14,000+ Linux and Windows clients touched

The Linux-friendly burghers of Munich are rolling out their own open-source groupware cloud, bucking the trend for going public.

The German city has selected Kolab Desktop Client and Kolab web Client for more than 14,000 Linux PCs, surviving Windows PCs and a generation of mobile devices under a four-year project called MigMak, which has the option to be extended to eight years.

Kolab will replace a dated Sun Microsystems calendaring system.

The software will be deployed following a public tender awarded to integrator ESG.

A key part of the project will see the Kolab software running on the city’s own infrastructure and its own cloud.

The City is going against the trend, particularly in the public sector, to float one's groupware and collaboration in the cloud.

Other options would have included Google’s Gmail and Docs and Microsoft’s Office 365, neither of which were understood to have been in contention for this particular project.

Munich is understood to have gone with its own infrastructure rather than use a cloud provider’s platform because of concerns over security and of regulation – security of data, that is, and regulation of where data on its citizens can be stored.

It was Munich that in 2004 said it was ditching Microsoft on the desktop for Linux in order to assert its autonomy over its IT infrastructure under the LiMux project. Munich swapped Windows and Office for Linux and OpenOffice in a move that saw Microsoft's then chief executive Steve Ballmer interrupt a skiing holiday to personally try to lobby the city's leaders to stay with Microsoft. ®

The City decided it didn’t want to be beholden to a single IT vendor, and wanted to regain control of its IT roadmap and budgets. Munich's mayor, Christian Ude, said in 2012 the switch from Windows to Linux had saved the the city more than €4m in one year alone.

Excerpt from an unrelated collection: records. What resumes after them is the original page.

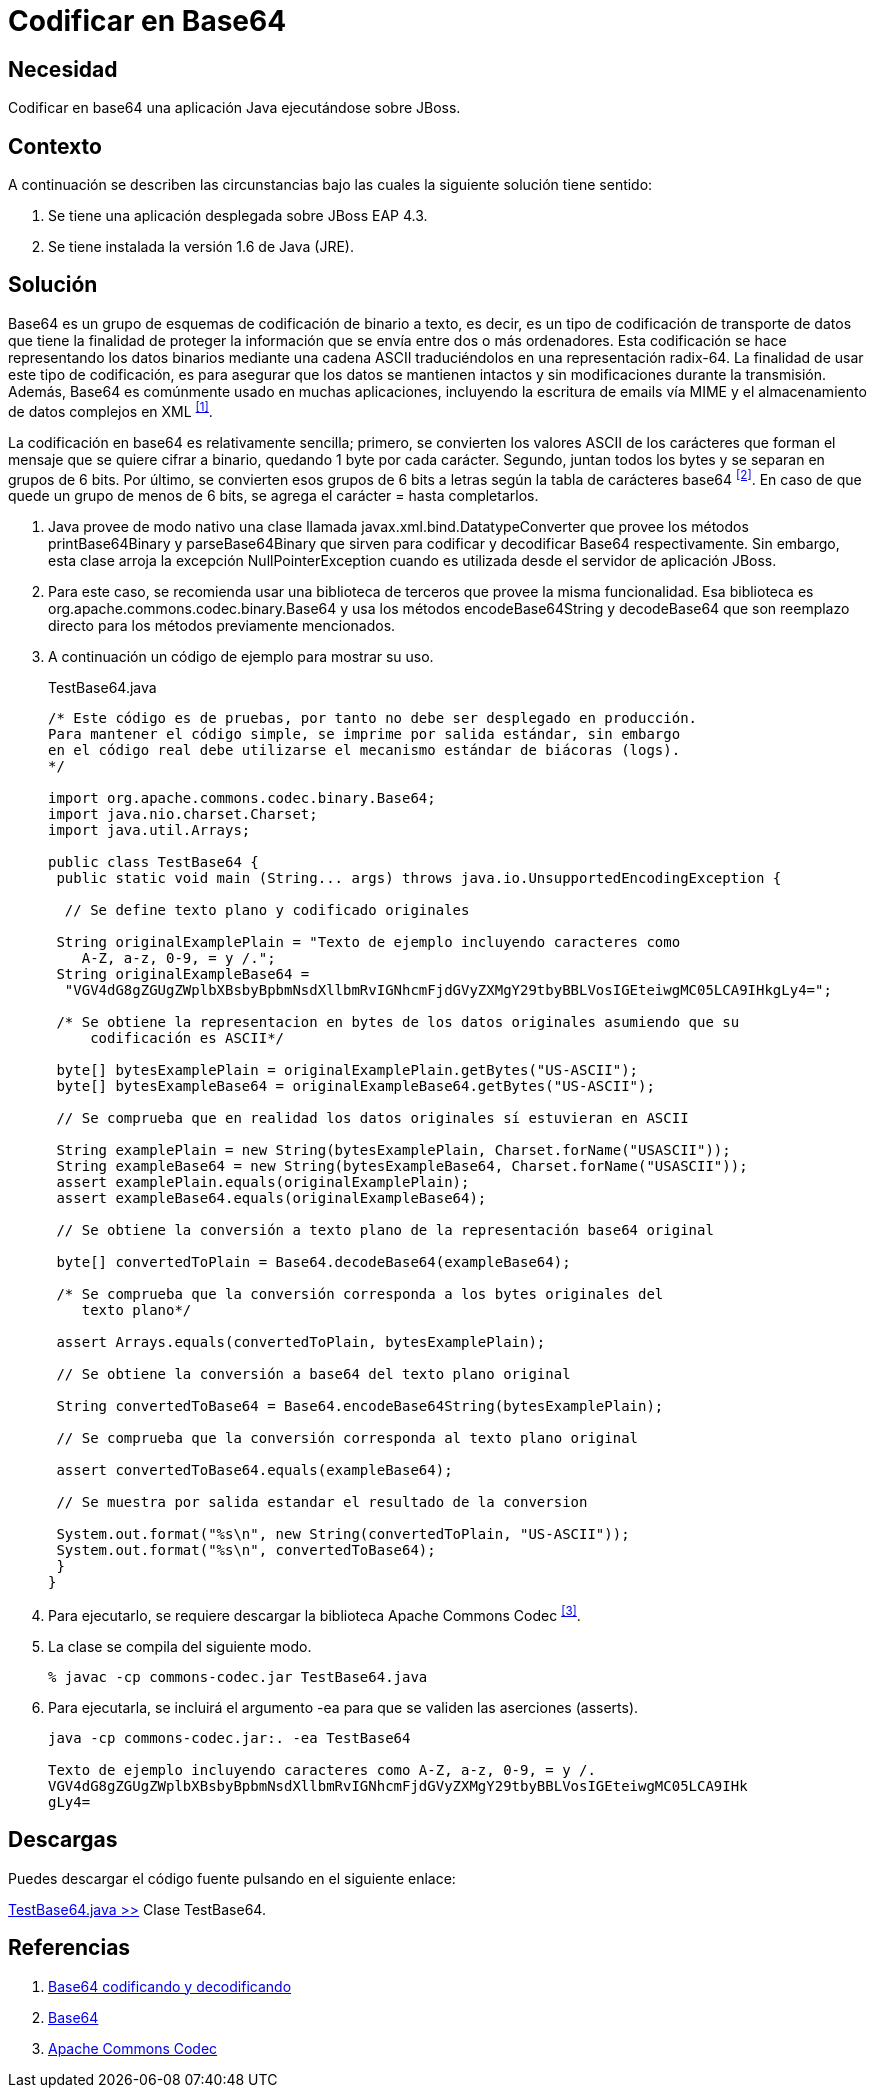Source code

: :slug: defends/java/codificar-base64/
:category: java
:description: Nuestros ethical hackers explican que es Base64 y como funciona su algoritmo de cifrado, además enseñan la manera de cómo codificar y decodificar en base64 una aplicación desplegada en JBoss usando la biblioteca org.apache.commons.codec.binary.Base64.
:keywords: Java, Cifrar, Base64, JBoss, Ascii, Descifrar.
:defends: yes

= Codificar en Base64

== Necesidad

Codificar en +base64+ una aplicación +Java+ ejecutándose sobre +JBoss+.

== Contexto

A continuación se describen las circunstancias 
bajo las cuales la siguiente solución tiene sentido:

. Se tiene una aplicación desplegada sobre +JBoss EAP 4.3+.
. Se tiene instalada la versión +1.6+ de +Java+ (+JRE+).

== Solución

+Base64+ es un grupo de esquemas de codificación de binario a texto, 
es decir, es un tipo de codificación de transporte de datos 
que tiene la finalidad de proteger la información 
que se envía entre dos o más ordenadores. 
Esta codificación se hace representando los datos binarios 
mediante una cadena +ASCII+ traduciéndolos en una representación radix-64. 
La finalidad de usar este tipo de codificación, 
es para asegurar que los datos se mantienen intactos 
y sin modificaciones durante la transmisión. 
Además, +Base64+ es comúnmente usado en muchas aplicaciones, 
incluyendo la escritura de +emails+ vía +MIME+ 
y el almacenamiento de datos complejos en +XML+ ^<<r1,[1]>>^.

La codificación en +base64+ es relativamente sencilla; 
primero, se convierten los valores +ASCII+ de los carácteres 
que forman el mensaje que se quiere cifrar a binario, 
quedando +1 byte+ por cada carácter. 
Segundo, juntan todos los +bytes+ y se separan en grupos de 6 bits. 
Por último, se convierten esos grupos de +6 bits+ a letras 
según la tabla de carácteres base64 ^<<r2,[2]>>^. 
En caso de que quede un grupo de menos de +6 bits+, 
se agrega el carácter +=+ hasta completarlos.

. +Java+ provee de modo nativo 
una clase llamada +javax.xml.bind.DatatypeConverter+ 
que provee los métodos +printBase64Binary+ 
y +parseBase64Binary+ que sirven para codificar 
y decodificar +Base64+ respectivamente. 
Sin embargo, esta clase 
arroja la excepción +NullPointerException+ 
cuando es utilizada desde el servidor de aplicación +JBoss+.

. Para este caso, se recomienda usar una biblioteca de terceros 
que provee la misma funcionalidad.
Esa biblioteca es +org.apache.commons.codec.binary.Base64+ 
y usa los métodos +encodeBase64String+ 
y +decodeBase64+ que son reemplazo directo 
para los métodos previamente mencionados.

. A continuación un código de ejemplo para mostrar su uso.
+
.TestBase64.java
[source, java, linenums]
----
/* Este código es de pruebas, por tanto no debe ser desplegado en producción.
Para mantener el código simple, se imprime por salida estándar, sin embargo
en el código real debe utilizarse el mecanismo estándar de biácoras (logs).
*/

import org.apache.commons.codec.binary.Base64;
import java.nio.charset.Charset;
import java.util.Arrays;

public class TestBase64 {
 public static void main (String... args) throws java.io.UnsupportedEncodingException {
 
  // Se define texto plano y codificado originales
 
 String originalExamplePlain = "Texto de ejemplo incluyendo caracteres como
    A-Z, a-z, 0-9, = y /.";
 String originalExampleBase64 =
  "VGV4dG8gZGUgZWplbXBsbyBpbmNsdXllbmRvIGNhcmFjdGVyZXMgY29tbyBBLVosIGEteiwgMC05LCA9IHkgLy4=";
 
 /* Se obtiene la representacion en bytes de los datos originales asumiendo que su 
     codificación es ASCII*/
	 
 byte[] bytesExamplePlain = originalExamplePlain.getBytes("US-ASCII");
 byte[] bytesExampleBase64 = originalExampleBase64.getBytes("US-ASCII");
   
 // Se comprueba que en realidad los datos originales sí estuvieran en ASCII
   
 String examplePlain = new String(bytesExamplePlain, Charset.forName("USASCII"));
 String exampleBase64 = new String(bytesExampleBase64, Charset.forName("USASCII"));
 assert examplePlain.equals(originalExamplePlain);
 assert exampleBase64.equals(originalExampleBase64);
 
 // Se obtiene la conversión a texto plano de la representación base64 original
 
 byte[] convertedToPlain = Base64.decodeBase64(exampleBase64);
 
 /* Se comprueba que la conversión corresponda a los bytes originales del
    texto plano*/
 
 assert Arrays.equals(convertedToPlain, bytesExamplePlain);
 
 // Se obtiene la conversión a base64 del texto plano original
 
 String convertedToBase64 = Base64.encodeBase64String(bytesExamplePlain);
 
 // Se comprueba que la conversión corresponda al texto plano original
 
 assert convertedToBase64.equals(exampleBase64);
 
 // Se muestra por salida estandar el resultado de la conversion
 
 System.out.format("%s\n", new String(convertedToPlain, "US-ASCII"));
 System.out.format("%s\n", convertedToBase64);
 }
}
----

. Para ejecutarlo, se requiere descargar 
la biblioteca +Apache Commons Codec+ ^<<r3,[3]>>^. 

. La clase se compila del siguiente modo.
+
[source, bash, linenums]
----
% javac -cp commons-codec.jar TestBase64.java
----

. Para ejecutarla, se incluirá el argumento +-ea+ 
para que se validen las aserciones (+asserts+).
+
[source, bash, linenums]
----
java -cp commons-codec.jar:. -ea TestBase64

Texto de ejemplo incluyendo caracteres como A-Z, a-z, 0-9, = y /.
VGV4dG8gZGUgZWplbXBsbyBpbmNsdXllbmRvIGNhcmFjdGVyZXMgY29tbyBBLVosIGEteiwgMC05LCA9IHk
gLy4=
----

== Descargas

Puedes descargar el código fuente 
pulsando en el siguiente enlace:

[button]#link:src/testbase64.java[TestBase64.java >>]# 
Clase TestBase64.

== Referencias

. [[r1]] link:https://developer.mozilla.org/es/docs/Web/API/WindowBase64/Base64_codificando_y_decodificando[Base64 codificando y decodificando]
. [[r2]] link:https://en.wikipedia.org/wiki/Base64[Base64]
. [[r3]] link:http://commons.apache.org/proper/commons-codec/[Apache Commons Codec]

Kolab, from Swiss company Kolab Systems, was developed by the German Federal Office for Information Security (BSI). The system can be installed on premises but is also available for application service providers and ISPs to deploy.

ESG said it would take care of integration, installation, configuration, testing and consulting services during the rollout.

The integrator's customers include schools in the Swiss city of Basel, where it rolled out a web client to 35,000 PCs. It also claims an unnamed 100,000-seat rollout for an unnamed Fortune 100 company.